El Pasado crosses boundaries and generations, too. The Mexican Revolution helps drive a fictional plot that takes off when the hacendado’s son falls in love with a worker’s daughter. Like the story of Cruzar, Foglia says, that of El Pasado began in his mind with questions that any of us may ask ourselves.

“When we all look in the mirror, what do we see?” Foglia asks. “Do we see our relatives? Do we see our past?” Though many Mexicans might pose those questions because they combine native and Spanish ancestry, the quandary transcends country or heritage. “We all have some kind of ethnic past,” Foglia says, “even if it’s English or Irish. … How much is your past going to influence who you are today? Does it mean anything? Should it mean anything? Are we one piece in a larger story?” In El Pasado, those questions begin to take living form when the young couple has a child. Echoes of the couple’s romance eventually reach a Mexican-American congressman and his son today.

“El Pasado Nunca Se Termina is an audience-grabber with heart, a show whose themes audience members can readily identify with, and a wealth of mariachi melodies to seal the deal. … Whether you consider it a full-fledged opera or an entertainment that’s poised between music theater and mariachi really doesn’t matter. What does matter is that Pasado seems well on its way towards becoming a classic of its genre.”

(l-r) Daniel Montenegro, Ricardo Rivera, Paul La Rosa, Sebastien E. De La Cruz, Octavio Moreno, and Cassandra Zoe Velsaco

(l-r) Daniel Montenegro, Ricardo Rivera, Paul La Rosa, Sebastien E. De La Cruz, Octavio Moreno, and Cassandra Zoe Velsaco

Foglia, who doubled as the opera’s stage director, thinks he and Martinez came closer to opera in El Pasado than in Cruzar. Whereas the earlier work unfolded largely as an alternation of dialogue and songs – reasonably enough, since songs with a beginning, middle and end are the essence of mariachi – the score of El Pasado is more continuous.
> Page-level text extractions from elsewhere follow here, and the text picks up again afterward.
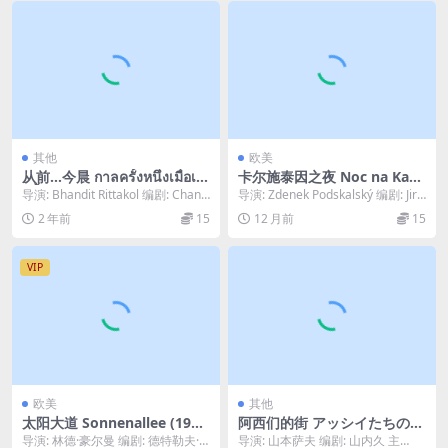
其他
欧美
从前…今晨 กาลครั้งหนึ่งเมื่อเช้
卡尔施泰因之夜 Noc na Karlš
านี้ (1994)
tejně (1974)
导演: Bhandit Rittakol 编剧: Chani
导演: Zdenek Podskalský 编剧: Jirí
nthorn Pra...
Staidl 主演...
2 年前
15
12 月前
15
VIP
欧美
其他
太阳大道 Sonnenallee (199
阿西们的街 アッシイたちの街
9)
(1981)
导演: 林德·豪尔曼 编剧: 德特勒夫·
导演: 山本萨夫 编剧: 山内久 主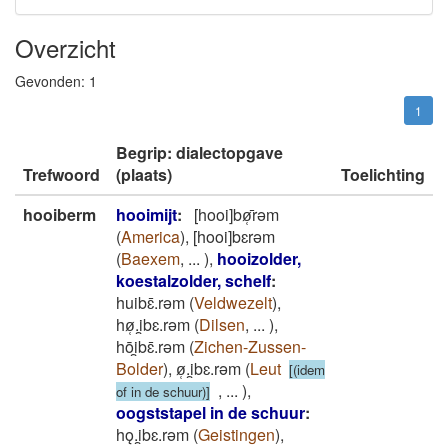
Overzicht
Gevonden:
1
1
Begrip: dialectopgave
Trefwoord
(plaats)
Toelichting
hooiberm
hooimijt
:
[hooi]bø̜̄rǝm
(
America
)
,
[hooi]bɛrǝm
(
Baexem
,
...
)
,
hooizolder,
koestalzolder, schelf
:
huibɛ̄.rǝm
(
Veldwezelt
)
,
hø̜.i̯bɛ.rǝm
(
Dilsen
,
...
)
,
hōi̯bɛ̄.rǝm
(
Zichen-Zussen-
Bolder
)
,
ø̜.i̯bɛ.rǝm
(
Leut
[(idem
,
...
)
,
of in de schuur)]
oogststapel in de schuur
:
hǫ.i̯bɛ.rǝm
(
Geistingen
)
,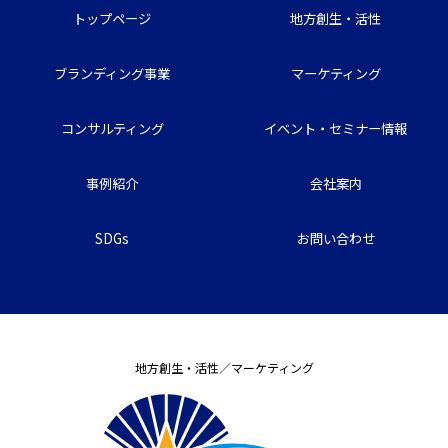
トップページ
地方創生・活性
ブランディング事業
マーケティング
コンサルティング
イベント・セミナー情報
事例紹介
会社案内
SDGs
お問い合わせ
地方創生・活性／マーケティング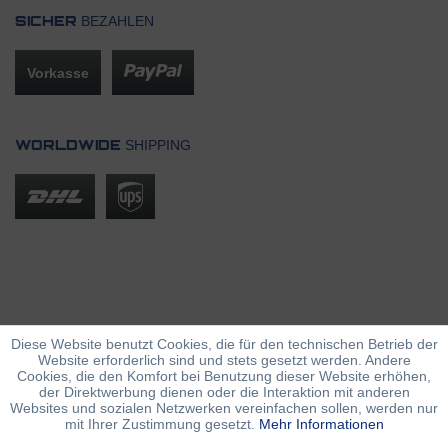
BEZAHLEN
SICHER
Vorkasse
SHIPPING
WORLDWIDE
Diese Website benutzt Cookies, die für den technischen Betrieb der
Website erforderlich sind und stets gesetzt werden. Andere
Cookies, die den Komfort bei Benutzung dieser Website erhöhen,
der Direktwerbung dienen oder die Interaktion mit anderen
Websites und sozialen Netzwerken vereinfachen sollen, werden nur
mit Ihrer Zustimmung gesetzt.
Mehr Informationen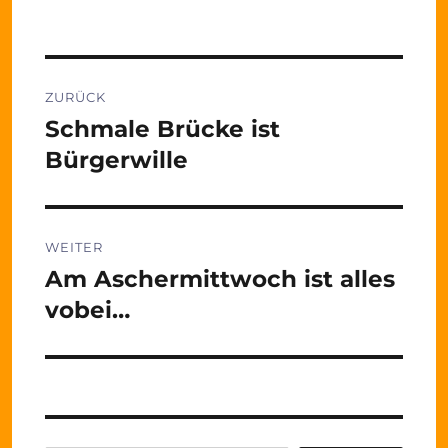
Beitragsnavigation
ZURÜCK
Schmale Brücke ist
Vorheriger
Beitrag:
Bürgerwille
WEITER
Am Aschermittwoch ist alles
Nächster
Beitrag:
vobei…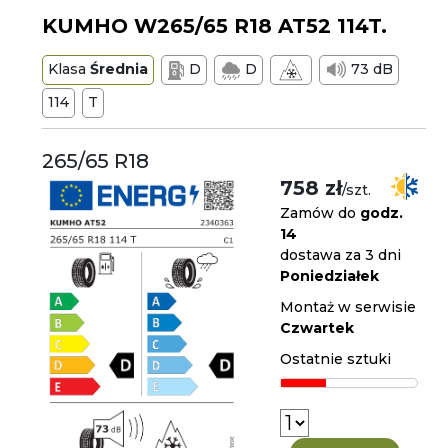
KUMHO W265/65 R18 AT52 114T.
Klasa
Średnia
D
D
73 dB
114
T
265/65 R18
758 zł
/szt.
Zamów do
godz.
14
dostawa za 3 dni
Poniedziałek
Montaż w serwisie
Czwartek
Ostatnie sztuki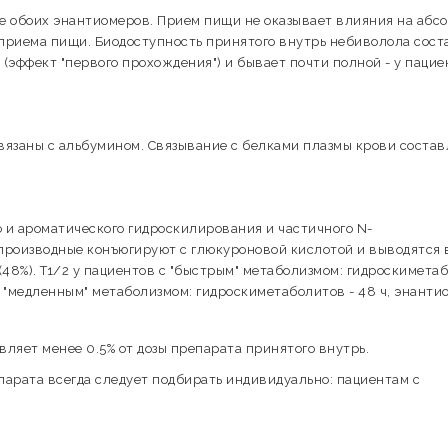
е обоих энантиомеров. Прием пищи не оказывает влияния на абс
приема пищи. Биодоступность принятого внутрь небиволола сост
 (эффект "первого прохождения") и бывает почти полной - у пацие
язаны с альбумином. Связывание с белками плазмы крови состав
 и ароматического гидроскилирования и частичного N-
производные конъюгируют с глюкуроновой кислотой и выводятся 
 (48%). T1/2 у пациентов с "быстрым" метаболизмом: гидроскимета
 с "медленным" метаболизмом: гидроскиметаболитов - 48 ч, энант
ляет менее 0.5% от дозы препарата принятого внутрь.
парата всегда следует подбирать индивидуально: пациентам с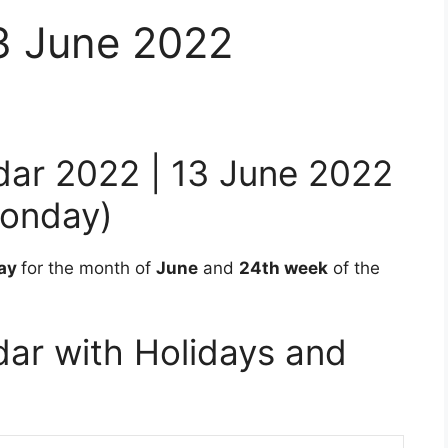
13 June 2022
dar 2022 | 13 June 2022
onday)
ay
for the month of
June
and
24th week
of the
ar with Holidays and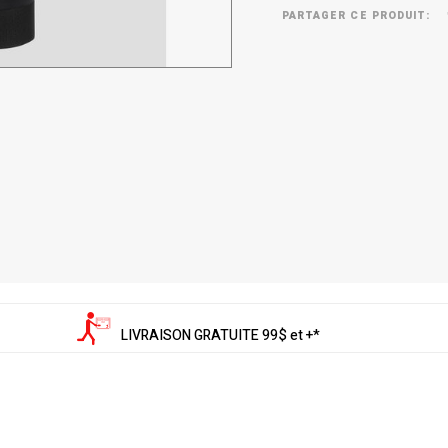
PARTAGER CE PRODUIT:
LIVRAISON GRATUITE 99$ et +*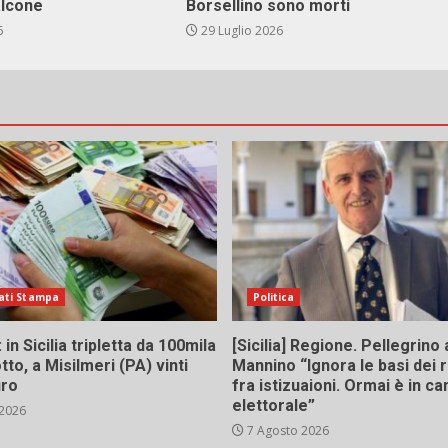
alcone
Borsellino sono morti
6
29 Luglio 2026
ati Stampa
Politica
in Sicilia tripletta da 100mila
[Sicilia] Regione. Pellegrino 
tto, a Misilmeri (PA) vinti
Mannino “Ignora le basi dei 
uro
fra istizuaioni. Ormai è in 
elettorale”
 2026
7 Agosto 2026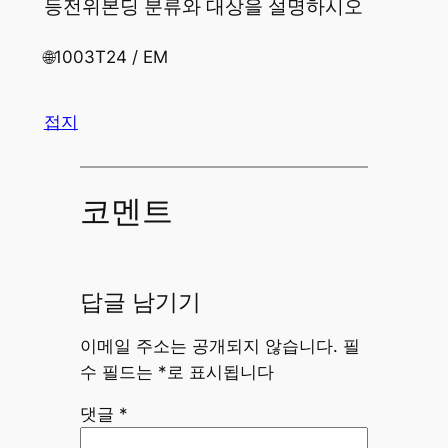
등전위본딩 분류와 대상을 설명하시오
🌐1003T24 / EM
접지
코멘트
답글 남기기
이메일 주소는 공개되지 않습니다.
필
수 필드는
*
로 표시됩니다
댓글
*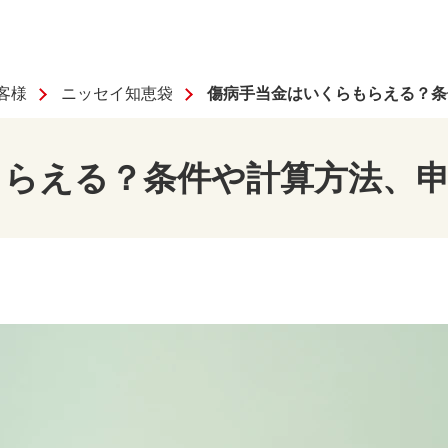
客様
ニッセイ知恵袋
傷病手当金はいくらもらえる？条
もらえる？条件や計算方法、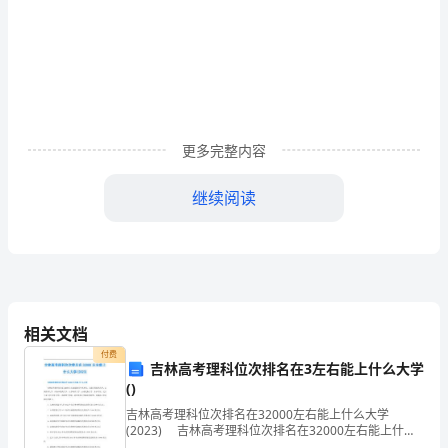
料，
请
勿
Id
、项简
外
涉!、
更多完整内容
项冃名称
项
优质髙效蔬菜良种
□
□
继续阅读
Id
猪良种繁育基
□
□
简
淡水鱼类良种繁
表
□
□
所属基地
项
花卉良种繁
□
□
相关文档
冃
付费
食用菌良种繁
吉林高考理科位次排名在3左右能上什么大学
□
□
名
()
吉林高考理科位次排名在32000左右能上什么大学
称
(2023) 吉林高考理科位次排名在32000左右能上什么
大学 吉林高考理科位次在32000左右录取的大学名单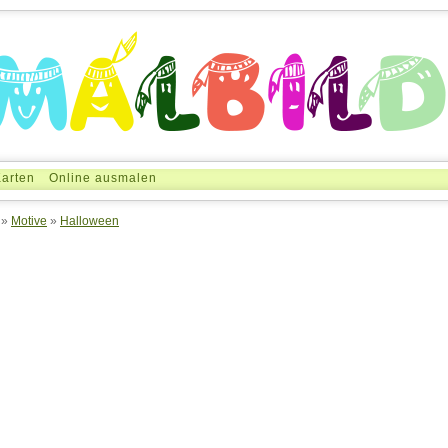
arten
Online ausmalen
»
Motive
»
Halloween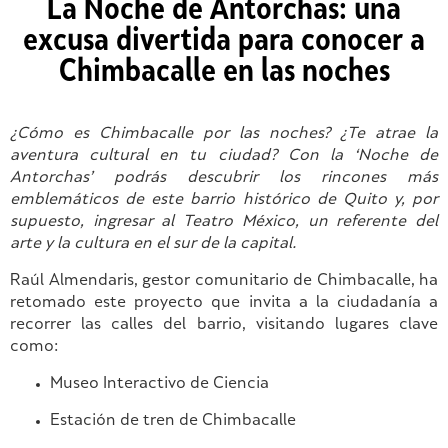
La Noche de Antorchas: una
excusa divertida para conocer a
Chimbacalle en las noches
¿
Cómo
es
Chimbacalle
por
las
noches?
¿
Te
atrae
la
aventura
cultural
en
tu
ciudad?
Con
la
‘
Noche
de
Antorchas’
podrás
descubrir
los
rincones
más
emblemáticos
de
este
barrio
histórico
de
Quito
y,
por
supuesto,
ingresar
al
Teatro
México
,
un
referente
del
arte
y
la
cultura
en
el
sur
de
la
capital.
Raúl
Almendaris,
gestor
comunitario
de
Chimbacalle,
ha
retomado
este
proyecto
que
invita
a
la
ciudadanía
a
recorrer
las
calles
del
barrio,
visitando
lugares
clave
como:
Museo
Interactivo
de
Ciencia
Estación
de
tren
de
Chimbacalle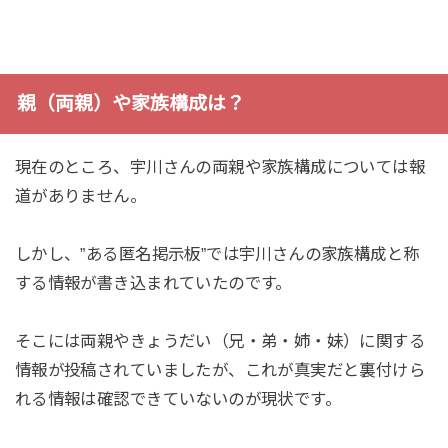
親（両親）や家族構成は？
現在のところ、宇川さんの両親や家族構成については報
道がありません。
しかし、”ある匿名掲示板”では宇川さんの家族構成と称
する情報が書き込まれていたのです。
そこには両親やきょうだい（兄・弟・姉・妹）に関する
情報が投稿されていましたが、これが真実だと裏付けら
れる情報は確認できていないのが現状です。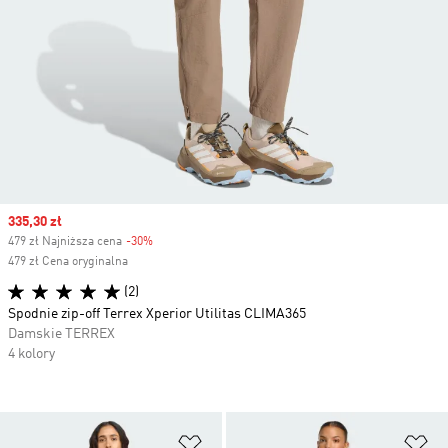
Sale price
335,30 zł
479 zł Najniższa cena
-30%
Discount
479 zł Cena oryginalna
(2)
Spodnie zip-off Terrex Xperior Utilitas CLIMA365
Damskie TERREX
4 kolory
Dodaj do listy życzeń
Do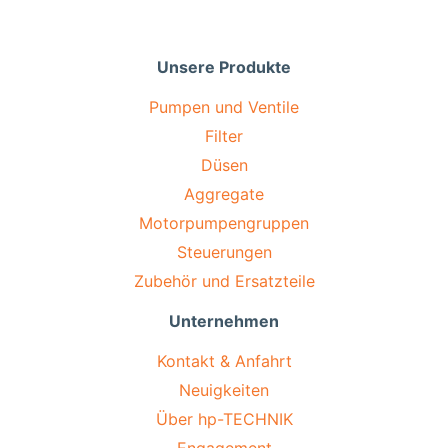
Unsere Produkte
Pumpen und Ventile
Filter
Düsen
Aggregate
Motorpumpengruppen
Steuerungen
Zubehör und Ersatzteile
Unternehmen
Kontakt & Anfahrt
Neuigkeiten
Über hp-TECHNIK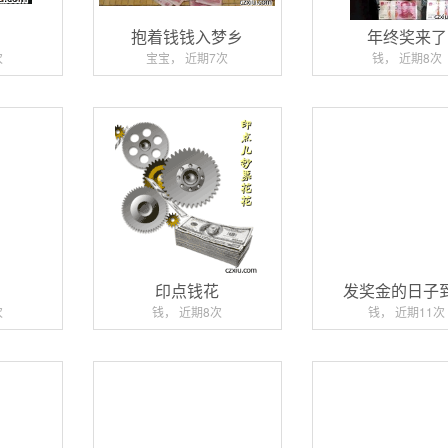
滚
抱着钱钱入梦乡
年终奖来了
次
宝宝， 近期7次
钱， 近期8次
印点钱花
发奖金的日子
次
钱， 近期8次
钱， 近期11次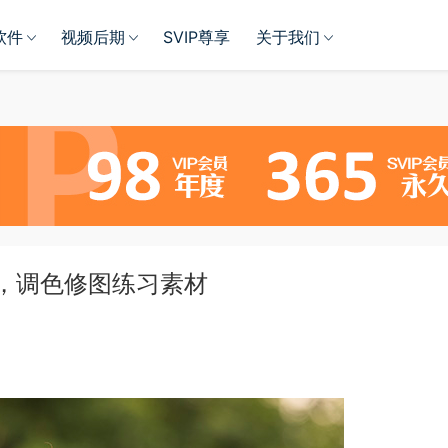
软件
视频后期
SVIP尊享
关于我们
P，调色修图练习素材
“We found a way to have longer musical arcs,” Foglia says. “We have some things that don’t conform to the normal mariachi way, which is kind of exciting. In the opening, we go from an ensemble number into a duet into a solo aria. It’s one big thing, because its the best way to tell the story. And sometimes (musical sections) are not songs – sometimes they’re just musical expressions of the moment.”

But even songs have their place in opera, Foglia says. If he had any worries about hewing too close to traditional mariachi form, they fell away one day during an El Pasado rehearsal at Lyric Opera of Chicago. “They were performing Tosca, and we were on a break. The feed (from the stage) was coming through in the rehearsal room. Cavaradossi finished his big aria, and the audience burst into applause. I thought, ‘What am I worried about?’” Foglia says with a laugh. The aria had the same effect on the audience as a mariachi song. “If that wasn’t written for that moment, what was? Puccini knew what he was doing.”